What is needed: Please print the entries below exactly, from the line with "Пить приготовленные напитки" through the line with "Чай из веток малины. Польза веток", including both of those lines and leaving out all others.

Listed entries:
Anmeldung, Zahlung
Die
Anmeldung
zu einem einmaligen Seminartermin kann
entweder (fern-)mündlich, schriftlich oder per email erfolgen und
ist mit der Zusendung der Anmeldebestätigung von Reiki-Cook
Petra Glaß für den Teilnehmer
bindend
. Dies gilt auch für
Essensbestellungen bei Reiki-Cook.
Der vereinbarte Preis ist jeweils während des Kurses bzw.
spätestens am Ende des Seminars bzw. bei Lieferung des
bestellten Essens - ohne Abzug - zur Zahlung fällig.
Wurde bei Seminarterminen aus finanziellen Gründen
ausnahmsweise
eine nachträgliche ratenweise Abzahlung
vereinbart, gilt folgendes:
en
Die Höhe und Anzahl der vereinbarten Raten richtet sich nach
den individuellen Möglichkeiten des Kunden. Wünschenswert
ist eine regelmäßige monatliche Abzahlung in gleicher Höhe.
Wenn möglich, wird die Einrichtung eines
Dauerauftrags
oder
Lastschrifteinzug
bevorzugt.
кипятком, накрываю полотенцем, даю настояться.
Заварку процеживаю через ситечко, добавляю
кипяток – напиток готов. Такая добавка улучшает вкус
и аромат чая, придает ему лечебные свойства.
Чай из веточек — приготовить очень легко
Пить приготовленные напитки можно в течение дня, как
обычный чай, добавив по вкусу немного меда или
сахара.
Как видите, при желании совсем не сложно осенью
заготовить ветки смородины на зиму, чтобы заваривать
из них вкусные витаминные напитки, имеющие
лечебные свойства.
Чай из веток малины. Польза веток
...
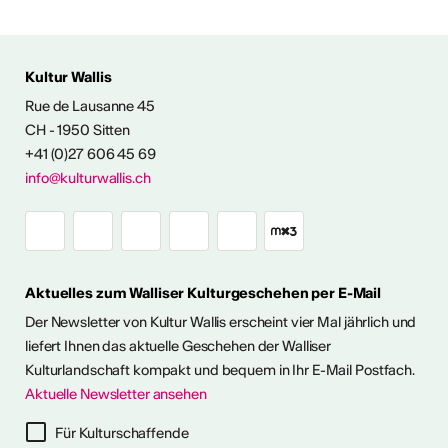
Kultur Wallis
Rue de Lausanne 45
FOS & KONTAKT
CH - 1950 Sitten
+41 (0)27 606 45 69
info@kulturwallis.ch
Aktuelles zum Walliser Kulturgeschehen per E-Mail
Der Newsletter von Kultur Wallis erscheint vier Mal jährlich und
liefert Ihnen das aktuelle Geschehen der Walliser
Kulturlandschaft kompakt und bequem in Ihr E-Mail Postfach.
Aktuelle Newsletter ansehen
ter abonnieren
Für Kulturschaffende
...
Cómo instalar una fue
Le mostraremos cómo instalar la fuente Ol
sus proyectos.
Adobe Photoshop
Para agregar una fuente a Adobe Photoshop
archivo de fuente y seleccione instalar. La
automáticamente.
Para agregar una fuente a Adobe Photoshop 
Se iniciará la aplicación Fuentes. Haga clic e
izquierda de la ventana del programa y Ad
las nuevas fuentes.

Written response:
Пить приготовленные напитки можно в течение дня, как
обычный чай, добавив по вкусу немного меда или
сахара.
Как видите, при желании совсем не сложно осенью
заготовить ветки смородины на зиму, чтобы заваривать
из них вкусные витаминные напитки, имеющие
лечебные свойства.
Чай из веток малины. Польза веток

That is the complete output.